=== Section Start ===

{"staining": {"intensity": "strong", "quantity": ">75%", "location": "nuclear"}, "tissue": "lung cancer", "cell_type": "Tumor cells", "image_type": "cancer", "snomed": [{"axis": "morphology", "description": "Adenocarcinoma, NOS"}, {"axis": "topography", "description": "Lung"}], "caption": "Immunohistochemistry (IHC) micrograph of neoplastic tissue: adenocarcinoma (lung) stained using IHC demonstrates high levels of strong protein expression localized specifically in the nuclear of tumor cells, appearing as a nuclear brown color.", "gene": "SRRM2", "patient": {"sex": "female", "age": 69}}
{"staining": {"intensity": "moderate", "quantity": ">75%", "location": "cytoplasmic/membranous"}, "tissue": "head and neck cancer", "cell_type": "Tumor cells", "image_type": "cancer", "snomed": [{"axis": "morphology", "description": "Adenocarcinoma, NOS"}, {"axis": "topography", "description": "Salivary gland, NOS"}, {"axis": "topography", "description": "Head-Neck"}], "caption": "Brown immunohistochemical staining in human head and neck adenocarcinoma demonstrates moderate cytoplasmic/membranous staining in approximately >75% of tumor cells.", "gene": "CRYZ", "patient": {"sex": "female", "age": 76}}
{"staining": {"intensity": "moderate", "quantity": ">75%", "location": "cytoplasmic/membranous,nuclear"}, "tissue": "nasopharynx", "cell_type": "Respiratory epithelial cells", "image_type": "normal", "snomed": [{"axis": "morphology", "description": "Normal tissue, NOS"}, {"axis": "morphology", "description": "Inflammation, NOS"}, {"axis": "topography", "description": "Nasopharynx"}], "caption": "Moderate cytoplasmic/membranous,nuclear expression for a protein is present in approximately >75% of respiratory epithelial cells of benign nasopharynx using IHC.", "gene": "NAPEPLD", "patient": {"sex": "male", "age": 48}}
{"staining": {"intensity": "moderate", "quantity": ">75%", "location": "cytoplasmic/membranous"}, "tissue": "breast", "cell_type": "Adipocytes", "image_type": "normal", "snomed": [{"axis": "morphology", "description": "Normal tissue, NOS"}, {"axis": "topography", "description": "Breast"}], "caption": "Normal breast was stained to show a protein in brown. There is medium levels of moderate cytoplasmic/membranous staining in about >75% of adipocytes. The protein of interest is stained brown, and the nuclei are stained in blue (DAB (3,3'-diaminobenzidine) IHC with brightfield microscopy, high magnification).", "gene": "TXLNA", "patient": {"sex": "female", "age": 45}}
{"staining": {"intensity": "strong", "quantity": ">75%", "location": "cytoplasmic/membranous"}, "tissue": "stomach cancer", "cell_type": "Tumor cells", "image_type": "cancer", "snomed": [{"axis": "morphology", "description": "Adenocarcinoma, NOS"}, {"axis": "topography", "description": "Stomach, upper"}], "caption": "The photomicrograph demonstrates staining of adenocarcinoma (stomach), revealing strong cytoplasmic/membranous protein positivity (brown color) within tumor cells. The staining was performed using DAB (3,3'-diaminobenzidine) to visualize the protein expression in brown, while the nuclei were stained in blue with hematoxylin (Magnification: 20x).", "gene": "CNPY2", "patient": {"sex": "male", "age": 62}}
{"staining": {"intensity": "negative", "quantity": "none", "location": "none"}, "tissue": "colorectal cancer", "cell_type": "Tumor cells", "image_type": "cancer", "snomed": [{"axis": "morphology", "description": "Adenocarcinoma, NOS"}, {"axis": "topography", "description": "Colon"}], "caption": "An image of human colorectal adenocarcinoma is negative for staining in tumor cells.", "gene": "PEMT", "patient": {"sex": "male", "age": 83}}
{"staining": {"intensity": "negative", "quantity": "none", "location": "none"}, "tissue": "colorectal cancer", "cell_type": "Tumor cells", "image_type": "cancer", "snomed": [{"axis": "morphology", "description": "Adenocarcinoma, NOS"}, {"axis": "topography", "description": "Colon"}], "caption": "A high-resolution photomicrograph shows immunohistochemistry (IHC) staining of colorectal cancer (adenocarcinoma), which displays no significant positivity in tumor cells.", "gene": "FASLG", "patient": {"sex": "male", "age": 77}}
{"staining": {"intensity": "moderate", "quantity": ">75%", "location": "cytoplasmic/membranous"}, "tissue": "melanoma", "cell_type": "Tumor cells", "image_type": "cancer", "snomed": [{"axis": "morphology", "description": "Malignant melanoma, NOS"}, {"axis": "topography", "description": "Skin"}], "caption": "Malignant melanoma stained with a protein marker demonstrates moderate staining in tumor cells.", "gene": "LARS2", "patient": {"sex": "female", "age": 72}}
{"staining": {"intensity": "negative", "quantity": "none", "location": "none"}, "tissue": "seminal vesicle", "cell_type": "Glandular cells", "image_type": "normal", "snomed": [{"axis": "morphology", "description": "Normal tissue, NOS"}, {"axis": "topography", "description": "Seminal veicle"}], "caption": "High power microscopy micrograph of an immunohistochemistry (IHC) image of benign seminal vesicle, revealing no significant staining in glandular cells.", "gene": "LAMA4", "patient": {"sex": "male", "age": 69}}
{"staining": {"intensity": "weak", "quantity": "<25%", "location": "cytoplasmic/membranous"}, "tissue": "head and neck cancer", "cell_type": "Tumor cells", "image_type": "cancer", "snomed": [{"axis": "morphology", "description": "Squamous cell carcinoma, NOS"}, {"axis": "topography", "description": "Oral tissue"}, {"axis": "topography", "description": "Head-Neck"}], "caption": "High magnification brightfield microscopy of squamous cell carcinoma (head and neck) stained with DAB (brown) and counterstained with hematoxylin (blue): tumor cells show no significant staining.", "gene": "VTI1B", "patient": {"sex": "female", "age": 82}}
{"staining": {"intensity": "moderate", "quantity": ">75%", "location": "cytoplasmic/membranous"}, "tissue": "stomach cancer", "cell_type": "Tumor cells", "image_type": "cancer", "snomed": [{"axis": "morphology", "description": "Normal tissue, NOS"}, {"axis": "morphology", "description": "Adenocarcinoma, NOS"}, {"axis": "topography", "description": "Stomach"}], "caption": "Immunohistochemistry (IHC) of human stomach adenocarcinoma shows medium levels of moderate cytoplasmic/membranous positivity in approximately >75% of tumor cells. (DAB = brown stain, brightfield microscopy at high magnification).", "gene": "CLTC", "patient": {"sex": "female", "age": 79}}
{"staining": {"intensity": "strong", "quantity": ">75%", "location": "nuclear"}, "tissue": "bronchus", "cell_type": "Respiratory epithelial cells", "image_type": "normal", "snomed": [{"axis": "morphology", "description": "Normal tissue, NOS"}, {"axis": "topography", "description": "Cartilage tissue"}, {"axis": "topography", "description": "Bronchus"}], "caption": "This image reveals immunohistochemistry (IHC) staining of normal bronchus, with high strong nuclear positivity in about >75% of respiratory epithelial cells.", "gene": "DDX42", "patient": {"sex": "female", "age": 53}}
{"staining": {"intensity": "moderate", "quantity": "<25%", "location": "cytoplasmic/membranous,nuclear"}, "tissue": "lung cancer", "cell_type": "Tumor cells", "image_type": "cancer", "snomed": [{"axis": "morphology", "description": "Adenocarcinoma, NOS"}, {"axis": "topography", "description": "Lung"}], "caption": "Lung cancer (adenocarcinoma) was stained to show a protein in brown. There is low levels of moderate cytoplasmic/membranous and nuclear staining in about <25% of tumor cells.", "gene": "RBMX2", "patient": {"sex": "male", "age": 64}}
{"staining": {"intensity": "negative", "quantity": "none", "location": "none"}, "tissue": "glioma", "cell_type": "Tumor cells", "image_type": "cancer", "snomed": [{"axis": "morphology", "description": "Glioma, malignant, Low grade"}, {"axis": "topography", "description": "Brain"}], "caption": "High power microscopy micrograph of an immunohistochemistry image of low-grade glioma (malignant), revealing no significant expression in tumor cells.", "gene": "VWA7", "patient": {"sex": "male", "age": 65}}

=== Section End ===

**Task statement**
A word-for-word transcription of the listing above is what the answer should contain.

**Exercise response**
{"staining": {"intensity": "strong", "quantity": ">75%", "location": "nuclear"}, "tissue": "lung cancer", "cell_type": "Tumor cells", "image_type": "cancer", "snomed": [{"axis": "morphology", "description": "Adenocarcinoma, NOS"}, {"axis": "topography", "description": "Lung"}], "caption": "Immunohistochemistry (IHC) micrograph of neoplastic tissue: adenocarcinoma (lung) stained using IHC demonstrates high levels of strong protein expression localized specifically in the nuclear of tumor cells, appearing as a nuclear brown color.", "gene": "SRRM2", "patient": {"sex": "female", "age": 69}}
{"staining": {"intensity": "moderate", "quantity": ">75%", "location": "cytoplasmic/membranous"}, "tissue": "head and neck cancer", "cell_type": "Tumor cells", "image_type": "cancer", "snomed": [{"axis": "morphology", "description": "Adenocarcinoma, NOS"}, {"axis": "topography", "description": "Salivary gland, NOS"}, {"axis": "topography", "description": "Head-Neck"}], "caption": "Brown immunohistochemical staining in human head and neck adenocarcinoma demonstrates moderate cytoplasmic/membranous staining in approximately >75% of tumor cells.", "gene": "CRYZ", "patient": {"sex": "female", "age": 76}}
{"staining": {"intensity": "moderate", "quantity": ">75%", "location": "cytoplasmic/membranous,nuclear"}, "tissue": "nasopharynx", "cell_type": "Respiratory epithelial cells", "image_type": "normal", "snomed": [{"axis": "morphology", "description": "Normal tissue, NOS"}, {"axis": "morphology", "description": "Inflammation, NOS"}, {"axis": "topography", "description": "Nasopharynx"}], "caption": "Moderate cytoplasmic/membranous,nuclear expression for a protein is present in approximately >75% of respiratory epithelial cells of benign nasopharynx using IHC.", "gene": "NAPEPLD", "patient": {"sex": "male", "age": 48}}
{"staining": {"intensity": "moderate", "quantity": ">75%", "location": "cytoplasmic/membranous"}, "tissue": "breast", "cell_type": "Adipocytes", "image_type": "normal", "snomed": [{"axis": "morphology", "description": "Normal tissue, NOS"}, {"axis": "topography", "description": "Breast"}], "caption": "Normal breast was stained to show a protein in brown. There is medium levels of moderate cytoplasmic/membranous staining in about >75% of adipocytes. The protein of interest is stained brown, and the nuclei are stained in blue (DAB (3,3'-diaminobenzidine) IHC with brightfield microscopy, high magnification).", "gene": "TXLNA", "patient": {"sex": "female", "age": 45}}
{"staining": {"intensity": "strong", "quantity": ">75%", "location": "cytoplasmic/membranous"}, "tissue": "stomach cancer", "cell_type": "Tumor cells", "image_type": "cancer", "snomed": [{"axis": "morphology", "description": "Adenocarcinoma, NOS"}, {"axis": "topography", "description": "Stomach, upper"}], "caption": "The photomicrograph demonstrates staining of adenocarcinoma (stomach), revealing strong cytoplasmic/membranous protein positivity (brown color) within tumor cells. The staining was performed using DAB (3,3'-diaminobenzidine) to visualize the protein expression in brown, while the nuclei were stained in blue with hematoxylin (Magnification: 20x).", "gene": "CNPY2", "patient": {"sex": "male", "age": 62}}
{"staining": {"intensity": "negative", "quantity": "none", "location": "none"}, "tissue": "colorectal cancer", "cell_type": "Tumor cells", "image_type": "cancer", "snomed": [{"axis": "morphology", "description": "Adenocarcinoma, NOS"}, {"axis": "topography", "description": "Colon"}], "caption": "An image of human colorectal adenocarcinoma is negative for staining in tumor cells.", "gene": "PEMT", "patient": {"sex": "male", "age": 83}}
{"staining": {"intensity": "negative", "quantity": "none", "location": "none"}, "tissue": "colorectal cancer", "cell_type": "Tumor cells", "image_type": "cancer", "snomed": [{"axis": "morphology", "description": "Adenocarcinoma, NOS"}, {"axis": "topography", "description": "Colon"}], "caption": "A high-resolution photomicrograph shows immunohistochemistry (IHC) staining of colorectal cancer (adenocarcinoma), which displays no significant positivity in tumor cells.", "gene": "FASLG", "patient": {"sex": "male", "age": 77}}
{"staining": {"intensity": "moderate", "quantity": ">75%", "location": "cytoplasmic/membranous"}, "tissue": "melanoma", "cell_type": "Tumor cells", "image_type": "cancer", "snomed": [{"axis": "morphology", "description": "Malignant melanoma, NOS"}, {"axis": "topography", "description": "Skin"}], "caption": "Malignant melanoma stained with a protein marker demonstrates moderate staining in tumor cells.", "gene": "LARS2", "patient": {"sex": "female", "age": 72}}
{"staining": {"intensity": "negative", "quantity": "none", "location": "none"}, "tissue": "seminal vesicle", "cell_type": "Glandular cells", "image_type": "normal", "snomed": [{"axis": "morphology", "description": "Normal tissue, NOS"}, {"axis": "topography", "description": "Seminal veicle"}], "caption": "High power microscopy micrograph of an immunohistochemistry (IHC) image of benign seminal vesicle, revealing no significant staining in glandular cells.", "gene": "LAMA4", "patient": {"sex": "male", "age": 69}}
{"staining": {"intensity": "weak", "quantity": "<25%", "location": "cytoplasmic/membranous"}, "tissue": "head and neck cancer", "cell_type": "Tumor cells", "image_type": "cancer", "snomed": [{"axis": "morphology", "description": "Squamous cell carcinoma, NOS"}, {"axis": "topography", "description": "Oral tissue"}, {"axis": "topography", "description": "Head-Neck"}], "caption": "High magnification brightfield microscopy of squamous cell carcinoma (head and neck) stained with DAB (brown) and counterstained with hematoxylin (blue): tumor cells show no significant staining.", "gene": "VTI1B", "patient": {"sex": "female", "age": 82}}
{"staining": {"intensity": "moderate", "quantity": ">75%", "location": "cytoplasmic/membranous"}, "tissue": "stomach cancer", "cell_type": "Tumor cells", "image_type": "cancer", "snomed": [{"axis": "morphology", "description": "Normal tissue, NOS"}, {"axis": "morphology", "description": "Adenocarcinoma, NOS"}, {"axis": "topography", "description": "Stomach"}], "caption": "Immunohistochemistry (IHC) of human stomach adenocarcinoma shows medium levels of moderate cytoplasmic/membranous positivity in approximately >75% of tumor cells. (DAB = brown stain, brightfield microscopy at high magnification).", "gene": "CLTC", "patient": {"sex": "female", "age": 79}}
{"staining": {"intensity": "strong", "quantity": ">75%", "location": "nuclear"}, "tissue": "bronchus", "cell_type": "Respiratory epithelial cells", "image_type": "normal", "snomed": [{"axis": "morphology", "description": "Normal tissue, NOS"}, {"axis": "topography", "description": "Cartilage tissue"}, {"axis": "topography", "description": "Bronchus"}], "caption": "This image reveals immunohistochemistry (IHC) staining of normal bronchus, with high strong nuclear positivity in about >75% of respiratory epithelial cells.", "gene": "DDX42", "patient": {"sex": "female", "age": 53}}
{"staining": {"intensity": "moderate", "quantity": "<25%", "location": "cytoplasmic/membranous,nuclear"}, "tissue": "lung cancer", "cell_type": "Tumor cells", "image_type": "cancer", "snomed": [{"axis": "morphology", "description": "Adenocarcinoma, NOS"}, {"axis": "topography", "description": "Lung"}], "caption": "Lung cancer (adenocarcinoma) was stained to show a protein in brown. There is low levels of moderate cytoplasmic/membranous and nuclear staining in about <25% of tumor cells.", "gene": "RBMX2", "patient": {"sex": "male", "age": 64}}
{"staining": {"intensity": "negative", "quantity": "none", "location": "none"}, "tissue": "glioma", "cell_type": "Tumor cells", "image_type": "cancer", "snomed": [{"axis": "morphology", "description": "Glioma, malignant, Low grade"}, {"axis": "topography", "description": "Brain"}], "caption": "High power microscopy micrograph of an immunohistochemistry image of low-grade glioma (malignant), revealing no significant expression in tumor cells.", "gene": "VWA7", "patient": {"sex": "male", "age": 65}}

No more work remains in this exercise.